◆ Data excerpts
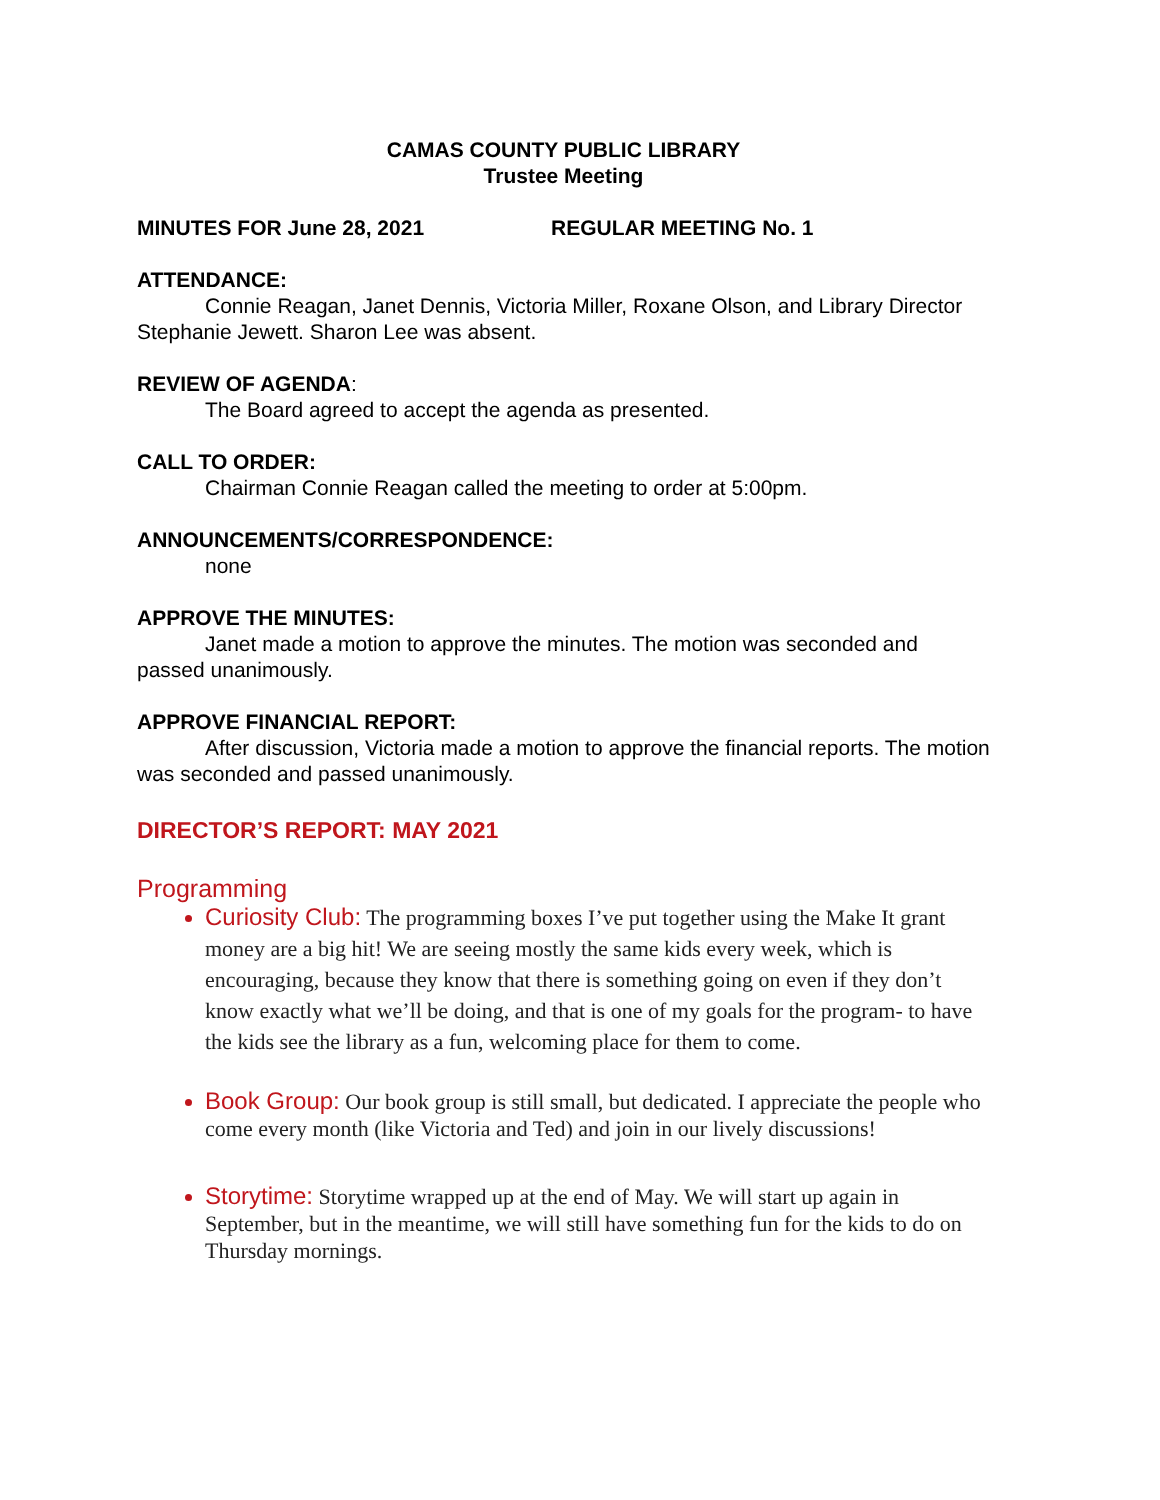CAMAS COUNTY PUBLIC LIBRARY
Trustee Meeting
MINUTES FOR June 28, 2021 REGULAR MEETING No. 1
ATTENDANCE:
Connie Reagan, Janet Dennis, Victoria Miller, Roxane Olson, and Library Director Stephanie Jewett. Sharon Lee was absent.
REVIEW OF AGENDA:
The Board agreed to accept the agenda as presented.
CALL TO ORDER:
Chairman Connie Reagan called the meeting to order at 5:00pm.
ANNOUNCEMENTS/CORRESPONDENCE:
none
APPROVE THE MINUTES:
Janet made a motion to approve the minutes. The motion was seconded and passed unanimously.
APPROVE FINANCIAL REPORT:
After discussion, Victoria made a motion to approve the financial reports. The motion was seconded and passed unanimously.
DIRECTOR’S REPORT: MAY 2021
Programming
Curiosity Club: The programming boxes I’ve put together using the Make It grant money are a big hit! We are seeing mostly the same kids every week, which is encouraging, because they know that there is something going on even if they don’t know exactly what we’ll be doing, and that is one of my goals for the program- to have the kids see the library as a fun, welcoming place for them to come.
Book Group: Our book group is still small, but dedicated. I appreciate the people who come every month (like Victoria and Ted) and join in our lively discussions!
Storytime: Storytime wrapped up at the end of May. We will start up again in September, but in the meantime, we will still have something fun for the kids to do on Thursday mornings.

◆ What you should do
Without including any pictures, repeat the records above exactly.

◆ Exercise response
CAMAS COUNTY PUBLIC LIBRARY
Trustee Meeting
MINUTES FOR June 28, 2021 REGULAR MEETING No. 1
ATTENDANCE:
Connie Reagan, Janet Dennis, Victoria Miller, Roxane Olson, and Library Director Stephanie Jewett. Sharon Lee was absent.
REVIEW OF AGENDA:
The Board agreed to accept the agenda as presented.
CALL TO ORDER:
Chairman Connie Reagan called the meeting to order at 5:00pm.
ANNOUNCEMENTS/CORRESPONDENCE:
none
APPROVE THE MINUTES:
Janet made a motion to approve the minutes. The motion was seconded and passed unanimously.
APPROVE FINANCIAL REPORT:
After discussion, Victoria made a motion to approve the financial reports. The motion was seconded and passed unanimously.
DIRECTOR’S REPORT: MAY 2021
Programming
Curiosity Club: The programming boxes I’ve put together using the Make It grant money are a big hit! We are seeing mostly the same kids every week, which is encouraging, because they know that there is something going on even if they don’t know exactly what we’ll be doing, and that is one of my goals for the program- to have the kids see the library as a fun, welcoming place for them to come.
Book Group: Our book group is still small, but dedicated. I appreciate the people who come every month (like Victoria and Ted) and join in our lively discussions!
Storytime: Storytime wrapped up at the end of May. We will start up again in September, but in the meantime, we will still have something fun for the kids to do on Thursday mornings.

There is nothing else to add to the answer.